The second factor that influences the position of the front axle is fork offset. Greater offset puts the front axle a greater distance in front of the steering axis and further away from the bottom bracket. The slacker the head tube angle, and the greater the fork offset, the further the front axle ends up being in front of the bottom bracket and in front of the cyclists centre of mass.
Without getting into the implications on handling (that’s not the purpose of this article), these differences have clear implications for the stem length that you can run in competition. The exact outcome (stem length required) depends on the morphology of the individual in question and their specific requirements.
A Look at Manufacturers Data
These are three of the common frames used at club and state level competition.
|Measurement||Fuji Track Elite (56)||Felt TK 1 (57)||Cervelo T4 (56)|
|Head Tube Angle (⁰)||74.5||74||72.5|
|Fork Offset (mm)||35||40||43|
Not only is the Cervelo considerably longer than the competition, it has a slacker head tube and greater fork offset. The practical implications of this are:
- At the extremes of the table there is 20 mm difference in reach measurement, the main determining factor in the length of the bike.
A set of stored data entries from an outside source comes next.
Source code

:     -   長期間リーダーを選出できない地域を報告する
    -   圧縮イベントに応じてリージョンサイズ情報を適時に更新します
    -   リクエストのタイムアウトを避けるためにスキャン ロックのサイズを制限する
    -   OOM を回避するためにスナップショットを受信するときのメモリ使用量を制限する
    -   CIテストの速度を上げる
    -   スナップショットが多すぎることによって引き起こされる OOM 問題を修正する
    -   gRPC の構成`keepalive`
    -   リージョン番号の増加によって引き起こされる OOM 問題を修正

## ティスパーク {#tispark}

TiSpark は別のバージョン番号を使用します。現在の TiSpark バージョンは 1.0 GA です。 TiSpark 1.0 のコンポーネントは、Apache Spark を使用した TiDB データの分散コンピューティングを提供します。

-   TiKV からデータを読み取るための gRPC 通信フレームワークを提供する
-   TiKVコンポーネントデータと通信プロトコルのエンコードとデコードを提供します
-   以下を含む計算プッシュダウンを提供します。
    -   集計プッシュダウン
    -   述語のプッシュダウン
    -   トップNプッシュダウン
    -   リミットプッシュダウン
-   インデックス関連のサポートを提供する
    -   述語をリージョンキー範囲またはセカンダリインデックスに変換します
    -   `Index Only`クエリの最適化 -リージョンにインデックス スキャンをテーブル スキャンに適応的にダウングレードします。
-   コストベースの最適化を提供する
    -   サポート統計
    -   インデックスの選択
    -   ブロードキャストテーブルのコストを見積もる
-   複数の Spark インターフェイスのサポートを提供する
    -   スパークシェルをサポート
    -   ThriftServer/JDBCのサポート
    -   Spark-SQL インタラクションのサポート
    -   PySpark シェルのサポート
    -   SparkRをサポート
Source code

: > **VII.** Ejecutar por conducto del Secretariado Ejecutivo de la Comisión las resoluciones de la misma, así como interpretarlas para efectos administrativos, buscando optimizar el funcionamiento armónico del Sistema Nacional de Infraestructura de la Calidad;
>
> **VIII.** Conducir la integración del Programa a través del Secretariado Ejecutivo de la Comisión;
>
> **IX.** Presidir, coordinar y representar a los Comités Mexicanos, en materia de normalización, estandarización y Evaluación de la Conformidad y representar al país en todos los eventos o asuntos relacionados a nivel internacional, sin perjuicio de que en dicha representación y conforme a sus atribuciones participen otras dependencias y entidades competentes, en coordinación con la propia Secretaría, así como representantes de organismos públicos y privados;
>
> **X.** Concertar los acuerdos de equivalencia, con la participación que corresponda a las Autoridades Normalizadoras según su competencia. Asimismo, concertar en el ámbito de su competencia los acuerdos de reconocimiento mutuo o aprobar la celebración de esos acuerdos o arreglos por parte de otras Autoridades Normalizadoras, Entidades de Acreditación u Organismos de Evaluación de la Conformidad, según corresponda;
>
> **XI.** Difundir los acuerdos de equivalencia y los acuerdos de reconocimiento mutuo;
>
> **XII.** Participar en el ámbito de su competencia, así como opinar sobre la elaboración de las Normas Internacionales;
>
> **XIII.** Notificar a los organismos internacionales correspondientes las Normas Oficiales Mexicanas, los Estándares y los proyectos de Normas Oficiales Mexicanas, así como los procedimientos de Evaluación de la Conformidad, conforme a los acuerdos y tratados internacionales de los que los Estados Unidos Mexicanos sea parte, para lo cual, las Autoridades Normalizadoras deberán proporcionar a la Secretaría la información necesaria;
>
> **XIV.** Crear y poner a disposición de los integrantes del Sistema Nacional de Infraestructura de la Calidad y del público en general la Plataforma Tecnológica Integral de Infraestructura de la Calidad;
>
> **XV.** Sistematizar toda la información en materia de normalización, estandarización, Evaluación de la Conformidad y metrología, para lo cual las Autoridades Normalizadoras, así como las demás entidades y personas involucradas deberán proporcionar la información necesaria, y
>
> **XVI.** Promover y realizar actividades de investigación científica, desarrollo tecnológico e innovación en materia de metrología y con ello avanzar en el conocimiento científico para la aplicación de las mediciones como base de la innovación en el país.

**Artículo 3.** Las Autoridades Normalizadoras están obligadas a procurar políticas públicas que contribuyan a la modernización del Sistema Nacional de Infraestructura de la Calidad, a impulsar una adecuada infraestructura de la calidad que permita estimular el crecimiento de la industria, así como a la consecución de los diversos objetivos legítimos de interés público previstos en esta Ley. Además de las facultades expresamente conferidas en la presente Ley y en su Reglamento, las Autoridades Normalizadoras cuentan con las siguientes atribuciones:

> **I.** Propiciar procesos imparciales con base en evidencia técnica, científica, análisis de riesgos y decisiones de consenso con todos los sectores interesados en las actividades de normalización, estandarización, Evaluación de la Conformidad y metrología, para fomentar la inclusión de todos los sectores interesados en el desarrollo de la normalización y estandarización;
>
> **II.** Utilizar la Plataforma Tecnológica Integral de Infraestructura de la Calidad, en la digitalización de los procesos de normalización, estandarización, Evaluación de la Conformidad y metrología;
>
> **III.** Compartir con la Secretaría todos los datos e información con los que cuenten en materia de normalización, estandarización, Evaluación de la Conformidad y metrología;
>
- At the extremes of the table there is a 2 degree difference in head tube angle.
- At the extremes of the table there is an 8 mm difference in fork offset.
Indeed, the geometry chosen by Cervelo allows for a longer position due to frame reach alone. By the time head tube angle and fork offset are factored in, the Cervelo allows for a further 30 mm in stem length, without breaching UCI regulations.
It is important to keep in mind, while an additional 30 mm of length may not be necessary, the freedom to explore these options without breaching UCI regulation 1.3.022 offers the athlete a distinct positional advantage, with favourable outcomes for both comfort and aerodynamic efficiency.
A note on aerodynamic efficiency: This will be discussed in an additional piece on MOMNIUM in the coming months. The authors of this piece invite specific questions on what the reader would like addressed when we investigate the topic of aerodynamic efficiency.
This article has presented a number of important considerations when determining the correct position setup for your track bike. It goes beyond frame stack and frame reach. We suggest that a rider’s position at the critical moments in competition needs to be considered and how an understanding of the frame’s front geometry can afford a rider maximum leeway to achieve the optimal racing position.